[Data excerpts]
□ □ □ □ □

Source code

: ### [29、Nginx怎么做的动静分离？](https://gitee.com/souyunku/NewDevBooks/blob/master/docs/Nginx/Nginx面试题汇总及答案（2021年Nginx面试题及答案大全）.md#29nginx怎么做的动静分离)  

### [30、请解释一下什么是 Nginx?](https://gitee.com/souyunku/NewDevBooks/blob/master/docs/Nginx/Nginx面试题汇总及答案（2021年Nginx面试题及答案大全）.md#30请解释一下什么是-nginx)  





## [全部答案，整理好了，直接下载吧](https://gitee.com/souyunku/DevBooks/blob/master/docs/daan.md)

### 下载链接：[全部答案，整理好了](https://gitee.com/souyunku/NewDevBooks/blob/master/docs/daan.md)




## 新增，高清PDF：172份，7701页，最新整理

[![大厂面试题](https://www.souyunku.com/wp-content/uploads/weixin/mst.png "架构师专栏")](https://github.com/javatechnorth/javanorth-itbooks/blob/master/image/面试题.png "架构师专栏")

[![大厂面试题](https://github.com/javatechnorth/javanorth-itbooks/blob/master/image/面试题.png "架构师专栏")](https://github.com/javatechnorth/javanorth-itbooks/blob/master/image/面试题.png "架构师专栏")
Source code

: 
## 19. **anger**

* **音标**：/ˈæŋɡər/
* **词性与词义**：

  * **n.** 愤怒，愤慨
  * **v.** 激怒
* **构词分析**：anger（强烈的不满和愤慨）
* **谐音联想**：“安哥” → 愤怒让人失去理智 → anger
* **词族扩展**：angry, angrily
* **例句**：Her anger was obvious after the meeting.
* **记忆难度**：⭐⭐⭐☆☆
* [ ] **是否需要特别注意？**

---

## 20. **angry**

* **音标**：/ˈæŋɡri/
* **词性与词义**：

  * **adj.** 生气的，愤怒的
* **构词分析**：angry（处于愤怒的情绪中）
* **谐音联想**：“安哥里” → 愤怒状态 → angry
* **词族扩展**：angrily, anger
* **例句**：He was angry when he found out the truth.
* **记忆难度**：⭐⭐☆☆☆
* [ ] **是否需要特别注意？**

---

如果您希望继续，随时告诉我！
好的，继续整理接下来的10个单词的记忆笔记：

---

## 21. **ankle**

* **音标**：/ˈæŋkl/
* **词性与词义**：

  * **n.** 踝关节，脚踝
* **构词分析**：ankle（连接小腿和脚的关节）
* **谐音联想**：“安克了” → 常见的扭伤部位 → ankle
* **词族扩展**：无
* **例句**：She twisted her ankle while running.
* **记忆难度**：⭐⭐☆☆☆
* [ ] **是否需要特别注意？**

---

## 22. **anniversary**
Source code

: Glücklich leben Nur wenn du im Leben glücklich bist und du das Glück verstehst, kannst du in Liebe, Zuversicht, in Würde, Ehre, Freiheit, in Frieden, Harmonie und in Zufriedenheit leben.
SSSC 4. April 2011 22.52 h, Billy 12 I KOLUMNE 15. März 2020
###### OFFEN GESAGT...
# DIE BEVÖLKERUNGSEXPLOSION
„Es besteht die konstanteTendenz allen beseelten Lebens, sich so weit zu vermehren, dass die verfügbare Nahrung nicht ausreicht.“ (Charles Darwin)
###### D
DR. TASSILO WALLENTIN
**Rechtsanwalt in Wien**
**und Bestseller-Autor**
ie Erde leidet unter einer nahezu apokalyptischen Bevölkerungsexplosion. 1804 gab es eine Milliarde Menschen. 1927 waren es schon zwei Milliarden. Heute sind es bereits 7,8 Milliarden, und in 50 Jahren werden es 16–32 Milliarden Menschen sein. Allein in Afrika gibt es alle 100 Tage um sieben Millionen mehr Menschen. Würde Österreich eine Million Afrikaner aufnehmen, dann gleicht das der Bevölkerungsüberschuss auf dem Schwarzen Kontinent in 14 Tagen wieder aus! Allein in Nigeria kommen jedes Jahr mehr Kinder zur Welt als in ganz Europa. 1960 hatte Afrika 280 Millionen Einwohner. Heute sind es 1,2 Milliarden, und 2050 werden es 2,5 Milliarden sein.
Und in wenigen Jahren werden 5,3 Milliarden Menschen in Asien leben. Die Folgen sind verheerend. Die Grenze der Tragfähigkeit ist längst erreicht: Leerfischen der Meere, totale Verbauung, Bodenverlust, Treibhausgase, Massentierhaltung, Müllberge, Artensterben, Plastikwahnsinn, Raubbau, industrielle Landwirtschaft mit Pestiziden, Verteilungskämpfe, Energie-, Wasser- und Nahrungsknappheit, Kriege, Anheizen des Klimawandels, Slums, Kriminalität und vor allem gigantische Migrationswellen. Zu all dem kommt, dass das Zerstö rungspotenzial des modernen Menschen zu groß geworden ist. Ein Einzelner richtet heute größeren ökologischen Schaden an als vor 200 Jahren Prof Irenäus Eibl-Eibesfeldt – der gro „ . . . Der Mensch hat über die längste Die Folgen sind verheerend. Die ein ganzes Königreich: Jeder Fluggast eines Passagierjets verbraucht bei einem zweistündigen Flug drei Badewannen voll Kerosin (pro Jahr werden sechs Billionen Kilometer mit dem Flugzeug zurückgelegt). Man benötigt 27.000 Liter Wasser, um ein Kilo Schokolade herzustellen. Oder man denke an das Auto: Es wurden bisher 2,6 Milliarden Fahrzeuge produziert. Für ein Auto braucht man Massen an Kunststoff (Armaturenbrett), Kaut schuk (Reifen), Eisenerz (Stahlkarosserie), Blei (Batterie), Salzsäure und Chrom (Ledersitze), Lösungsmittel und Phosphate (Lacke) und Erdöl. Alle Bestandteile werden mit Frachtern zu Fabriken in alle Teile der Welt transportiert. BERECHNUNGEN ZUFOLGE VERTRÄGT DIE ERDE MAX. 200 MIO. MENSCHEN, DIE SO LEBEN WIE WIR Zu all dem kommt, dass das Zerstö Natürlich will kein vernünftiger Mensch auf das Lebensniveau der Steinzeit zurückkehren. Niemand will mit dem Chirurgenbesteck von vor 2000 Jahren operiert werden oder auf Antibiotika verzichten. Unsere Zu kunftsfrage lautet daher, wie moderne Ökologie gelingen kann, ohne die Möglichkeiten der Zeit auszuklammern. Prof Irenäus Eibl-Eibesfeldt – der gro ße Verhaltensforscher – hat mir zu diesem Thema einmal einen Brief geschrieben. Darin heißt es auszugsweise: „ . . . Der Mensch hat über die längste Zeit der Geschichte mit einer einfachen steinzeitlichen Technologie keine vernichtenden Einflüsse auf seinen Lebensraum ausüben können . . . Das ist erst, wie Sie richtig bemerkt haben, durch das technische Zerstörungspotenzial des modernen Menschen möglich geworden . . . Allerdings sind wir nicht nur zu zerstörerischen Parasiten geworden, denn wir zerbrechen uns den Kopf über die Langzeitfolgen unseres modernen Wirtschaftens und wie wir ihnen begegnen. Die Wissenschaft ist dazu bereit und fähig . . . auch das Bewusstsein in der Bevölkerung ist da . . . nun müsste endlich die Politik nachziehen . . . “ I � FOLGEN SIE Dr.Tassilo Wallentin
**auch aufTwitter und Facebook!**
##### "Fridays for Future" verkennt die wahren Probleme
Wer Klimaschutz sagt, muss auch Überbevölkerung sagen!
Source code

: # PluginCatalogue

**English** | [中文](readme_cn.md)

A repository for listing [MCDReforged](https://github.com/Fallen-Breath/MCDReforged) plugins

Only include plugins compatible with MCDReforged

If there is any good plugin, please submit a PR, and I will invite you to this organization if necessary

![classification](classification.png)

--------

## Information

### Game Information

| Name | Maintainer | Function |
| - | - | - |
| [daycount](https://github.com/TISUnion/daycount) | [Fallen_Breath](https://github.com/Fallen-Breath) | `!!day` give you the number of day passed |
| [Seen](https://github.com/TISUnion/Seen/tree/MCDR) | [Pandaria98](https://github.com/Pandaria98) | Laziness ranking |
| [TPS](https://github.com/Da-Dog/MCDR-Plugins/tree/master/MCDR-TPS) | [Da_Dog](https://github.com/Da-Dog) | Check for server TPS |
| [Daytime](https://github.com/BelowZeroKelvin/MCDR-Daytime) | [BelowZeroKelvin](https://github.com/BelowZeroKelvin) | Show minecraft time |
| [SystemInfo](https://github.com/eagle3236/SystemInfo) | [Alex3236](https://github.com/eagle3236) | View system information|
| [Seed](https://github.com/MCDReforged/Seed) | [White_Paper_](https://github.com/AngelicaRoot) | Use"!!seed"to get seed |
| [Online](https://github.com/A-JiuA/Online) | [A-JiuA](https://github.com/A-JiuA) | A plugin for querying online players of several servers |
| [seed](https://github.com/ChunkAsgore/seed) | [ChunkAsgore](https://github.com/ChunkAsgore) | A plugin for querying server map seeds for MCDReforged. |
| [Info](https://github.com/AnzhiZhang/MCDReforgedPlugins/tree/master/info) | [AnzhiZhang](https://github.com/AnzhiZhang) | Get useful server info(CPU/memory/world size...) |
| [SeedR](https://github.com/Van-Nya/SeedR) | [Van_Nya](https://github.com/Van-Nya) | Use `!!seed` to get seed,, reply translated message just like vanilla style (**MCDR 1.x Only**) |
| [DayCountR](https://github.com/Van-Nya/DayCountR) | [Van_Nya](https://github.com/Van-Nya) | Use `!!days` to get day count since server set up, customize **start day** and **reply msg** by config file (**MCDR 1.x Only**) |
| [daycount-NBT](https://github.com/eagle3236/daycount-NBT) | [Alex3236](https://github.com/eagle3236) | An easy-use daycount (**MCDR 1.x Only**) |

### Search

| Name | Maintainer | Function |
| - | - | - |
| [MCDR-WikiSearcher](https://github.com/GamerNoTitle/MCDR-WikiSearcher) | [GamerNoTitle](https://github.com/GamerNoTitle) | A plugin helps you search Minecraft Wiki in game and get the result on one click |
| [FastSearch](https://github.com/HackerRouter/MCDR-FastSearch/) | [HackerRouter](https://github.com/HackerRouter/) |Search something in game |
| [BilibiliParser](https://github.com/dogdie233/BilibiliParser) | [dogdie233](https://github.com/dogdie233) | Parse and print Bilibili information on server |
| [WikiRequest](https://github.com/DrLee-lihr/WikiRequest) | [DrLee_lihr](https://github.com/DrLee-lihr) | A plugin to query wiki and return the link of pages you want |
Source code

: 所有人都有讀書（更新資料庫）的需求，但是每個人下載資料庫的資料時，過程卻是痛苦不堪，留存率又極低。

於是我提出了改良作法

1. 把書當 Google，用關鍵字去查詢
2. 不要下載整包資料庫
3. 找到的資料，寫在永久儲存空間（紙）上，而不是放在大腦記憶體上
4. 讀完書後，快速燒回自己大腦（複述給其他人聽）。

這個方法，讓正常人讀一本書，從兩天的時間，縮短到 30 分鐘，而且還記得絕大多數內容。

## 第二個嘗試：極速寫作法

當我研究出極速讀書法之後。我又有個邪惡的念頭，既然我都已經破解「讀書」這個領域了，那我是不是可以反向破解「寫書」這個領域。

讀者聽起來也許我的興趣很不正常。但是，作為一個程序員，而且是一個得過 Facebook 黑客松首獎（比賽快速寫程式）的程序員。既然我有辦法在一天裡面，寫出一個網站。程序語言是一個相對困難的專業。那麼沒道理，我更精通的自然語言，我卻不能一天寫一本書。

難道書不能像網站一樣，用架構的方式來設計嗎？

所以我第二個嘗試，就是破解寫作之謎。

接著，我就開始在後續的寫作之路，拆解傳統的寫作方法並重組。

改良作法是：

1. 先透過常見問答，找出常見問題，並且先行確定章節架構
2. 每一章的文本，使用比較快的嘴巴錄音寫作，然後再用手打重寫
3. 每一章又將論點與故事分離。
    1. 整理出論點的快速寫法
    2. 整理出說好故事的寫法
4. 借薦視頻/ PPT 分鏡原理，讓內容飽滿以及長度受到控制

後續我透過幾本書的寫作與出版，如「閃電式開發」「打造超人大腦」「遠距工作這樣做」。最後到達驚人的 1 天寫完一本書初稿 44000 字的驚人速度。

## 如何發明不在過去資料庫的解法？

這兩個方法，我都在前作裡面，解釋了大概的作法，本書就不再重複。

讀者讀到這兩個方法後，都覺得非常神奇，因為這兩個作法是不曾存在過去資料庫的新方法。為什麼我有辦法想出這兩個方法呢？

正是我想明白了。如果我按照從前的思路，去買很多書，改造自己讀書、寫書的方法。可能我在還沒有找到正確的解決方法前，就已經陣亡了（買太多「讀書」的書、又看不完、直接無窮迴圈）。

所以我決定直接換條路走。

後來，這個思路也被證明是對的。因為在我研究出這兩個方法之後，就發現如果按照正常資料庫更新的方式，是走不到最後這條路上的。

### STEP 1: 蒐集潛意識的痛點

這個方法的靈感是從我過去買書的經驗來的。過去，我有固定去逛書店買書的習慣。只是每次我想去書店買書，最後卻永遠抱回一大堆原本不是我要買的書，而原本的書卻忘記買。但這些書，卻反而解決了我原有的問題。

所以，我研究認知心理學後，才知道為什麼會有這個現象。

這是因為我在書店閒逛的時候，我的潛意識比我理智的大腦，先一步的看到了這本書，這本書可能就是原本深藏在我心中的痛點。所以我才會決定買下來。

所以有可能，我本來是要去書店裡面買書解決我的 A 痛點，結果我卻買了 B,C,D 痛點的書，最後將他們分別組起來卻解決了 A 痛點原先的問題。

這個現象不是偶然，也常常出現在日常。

□ □ □ □ □

Problem to solve ::
Print everything from the line that contains "這個方法，讓正常人讀一本書，從兩天的時間，縮短到 30 分鐘，而且還記得絕大多數內容。" down to the end of the records, keeping each line unchanged.

Result ::
這個方法，讓正常人讀一本書，從兩天的時間，縮短到 30 分鐘，而且還記得絕大多數內容。

## 第二個嘗試：極速寫作法

當我研究出極速讀書法之後。我又有個邪惡的念頭，既然我都已經破解「讀書」這個領域了，那我是不是可以反向破解「寫書」這個領域。

讀者聽起來也許我的興趣很不正常。但是，作為一個程序員，而且是一個得過 Facebook 黑客松首獎（比賽快速寫程式）的程序員。既然我有辦法在一天裡面，寫出一個網站。程序語言是一個相對困難的專業。那麼沒道理，我更精通的自然語言，我卻不能一天寫一本書。

難道書不能像網站一樣，用架構的方式來設計嗎？

所以我第二個嘗試，就是破解寫作之謎。

接著，我就開始在後續的寫作之路，拆解傳統的寫作方法並重組。

改良作法是：

1. 先透過常見問答，找出常見問題，並且先行確定章節架構
2. 每一章的文本，使用比較快的嘴巴錄音寫作，然後再用手打重寫
3. 每一章又將論點與故事分離。
    1. 整理出論點的快速寫法
    2. 整理出說好故事的寫法
4. 借薦視頻/ PPT 分鏡原理，讓內容飽滿以及長度受到控制

後續我透過幾本書的寫作與出版，如「閃電式開發」「打造超人大腦」「遠距工作這樣做」。最後到達驚人的 1 天寫完一本書初稿 44000 字的驚人速度。

## 如何發明不在過去資料庫的解法？

這兩個方法，我都在前作裡面，解釋了大概的作法，本書就不再重複。

讀者讀到這兩個方法後，都覺得非常神奇，因為這兩個作法是不曾存在過去資料庫的新方法。為什麼我有辦法想出這兩個方法呢？

正是我想明白了。如果我按照從前的思路，去買很多書，改造自己讀書、寫書的方法。可能我在還沒有找到正確的解決方法前，就已經陣亡了（買太多「讀書」的書、又看不完、直接無窮迴圈）。

所以我決定直接換條路走。

後來，這個思路也被證明是對的。因為在我研究出這兩個方法之後，就發現如果按照正常資料庫更新的方式，是走不到最後這條路上的。

### STEP 1: 蒐集潛意識的痛點

這個方法的靈感是從我過去買書的經驗來的。過去，我有固定去逛書店買書的習慣。只是每次我想去書店買書，最後卻永遠抱回一大堆原本不是我要買的書，而原本的書卻忘記買。但這些書，卻反而解決了我原有的問題。

所以，我研究認知心理學後，才知道為什麼會有這個現象。

這是因為我在書店閒逛的時候，我的潛意識比我理智的大腦，先一步的看到了這本書，這本書可能就是原本深藏在我心中的痛點。所以我才會決定買下來。

所以有可能，我本來是要去書店裡面買書解決我的 A 痛點，結果我卻買了 B,C,D 痛點的書，最後將他們分別組起來卻解決了 A 痛點原先的問題。

這個現象不是偶然，也常常出現在日常。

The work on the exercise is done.